The industry includes national chains, franchises, and independent retailers. The majority of c-stores are small and independently owned. Almost 80 percent sell motor fuel, according to the National Association of Convenience Stores (NACS). Some independent retailers have dealer relationships with large oil companies.

Store size can range from about 800 square feet (for a kiosk) to 5,000. A traditional c-store averages 2,000 to 3,000 square feet, has eight to nine fuel pumps, and offers six to 12 parking spaces. Most modern gas pumps have digital displays and allow customers to pay at the pump using a variety of methods, including credit and debit cards. Underground storage tanks (UST) store fuel; average monthly gas volume is just over 100,000 gallons. The average c-store generates about $4 million annually.

While location types can vary, most companies target high-traffic sites. C-stores off major interstates and highways tend to attract travelers and truckers. Stores at high-traffic intersections and in densely populated areas may depend on local customers. The shopping radius for many c-stores is two to six miles. Many stores operate 24/7. Store layouts can vary, but may include fountain drink stations, hot beverage centers, or food preparation areas.

C-stores sell more than 80 percent of gas sold in the US. Companies may sell branded or unbranded gas; the most common type of fuel sold is regular unleaded gas. Fuel suppliers include oil companies, refineries, or distributors (also known as "jobbers"). Companies may have supply agreements, which typically require minimum annual purchases and may offer volume-based allowances. The purchase price may be a Dealer Tank Wagon (DTW) price set by the supplier or a fixed markup over the "rack," or market, price. While motor fuels are the majority of c-store sales, gas generates low margins; thus, getting the lowest possible wholesale cost is critical to profitability.

Typical non-fuel merchandise includes high volume goods (beverages and cigarettes); impulse items (snacks and candy); and staples (milk). Prepared foods include sandwiches, pizzas, and/or hot dogs, and some chains offer nationally branded products from restaurant franchises. Many items are immediately consumable and some are perishable and require refrigeration. Depending on merchandise offerings, companies may buy non-fuel goods from a variety of sources, including manufacturers, grocery wholesalers, or distributors. Large chains may have long-term contracts with suppliers; some offer private-label brands. Non-fuel merchandise carries higher margins than fuel and typically generates the majority of store profits.
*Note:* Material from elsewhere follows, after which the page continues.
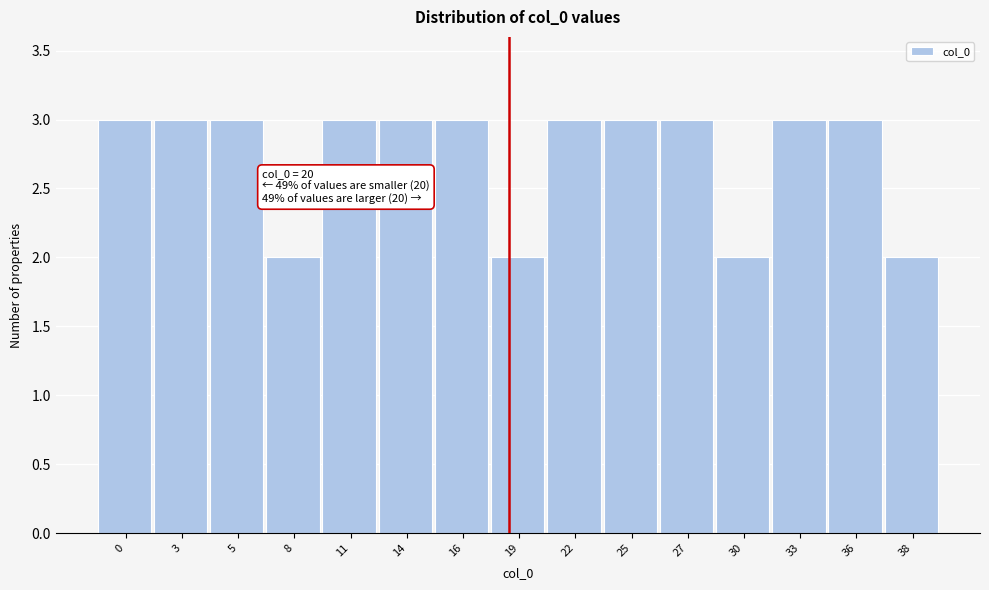

Reading left to right, extract all data points from this chart.

0=3	3=3	5=3	8=2	11=3	14=3	16=3	19=2	22=3	25=3	27=3	30=2	33=3	36=3	38=2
Many c-stores have computerized information systems linking point-of-sale (POS); gas pump; inventory; accounting; and finance operations. Scanners track individual items by Universal Product Code (UPC). Inventory management systems identify slow- and fast-moving products. Most c-stores with gas pumps offer cashless, pay-at-the-pump systems. Gas tank monitoring systems detect leaks, monitor tank levels, and may trigger purchase orders when gas levels are low. Innovation in payment technology includes using radio frequency identification (RFID) tags or biometric identification (fingerprints) to pay. Database systems manage customer loyalty programs.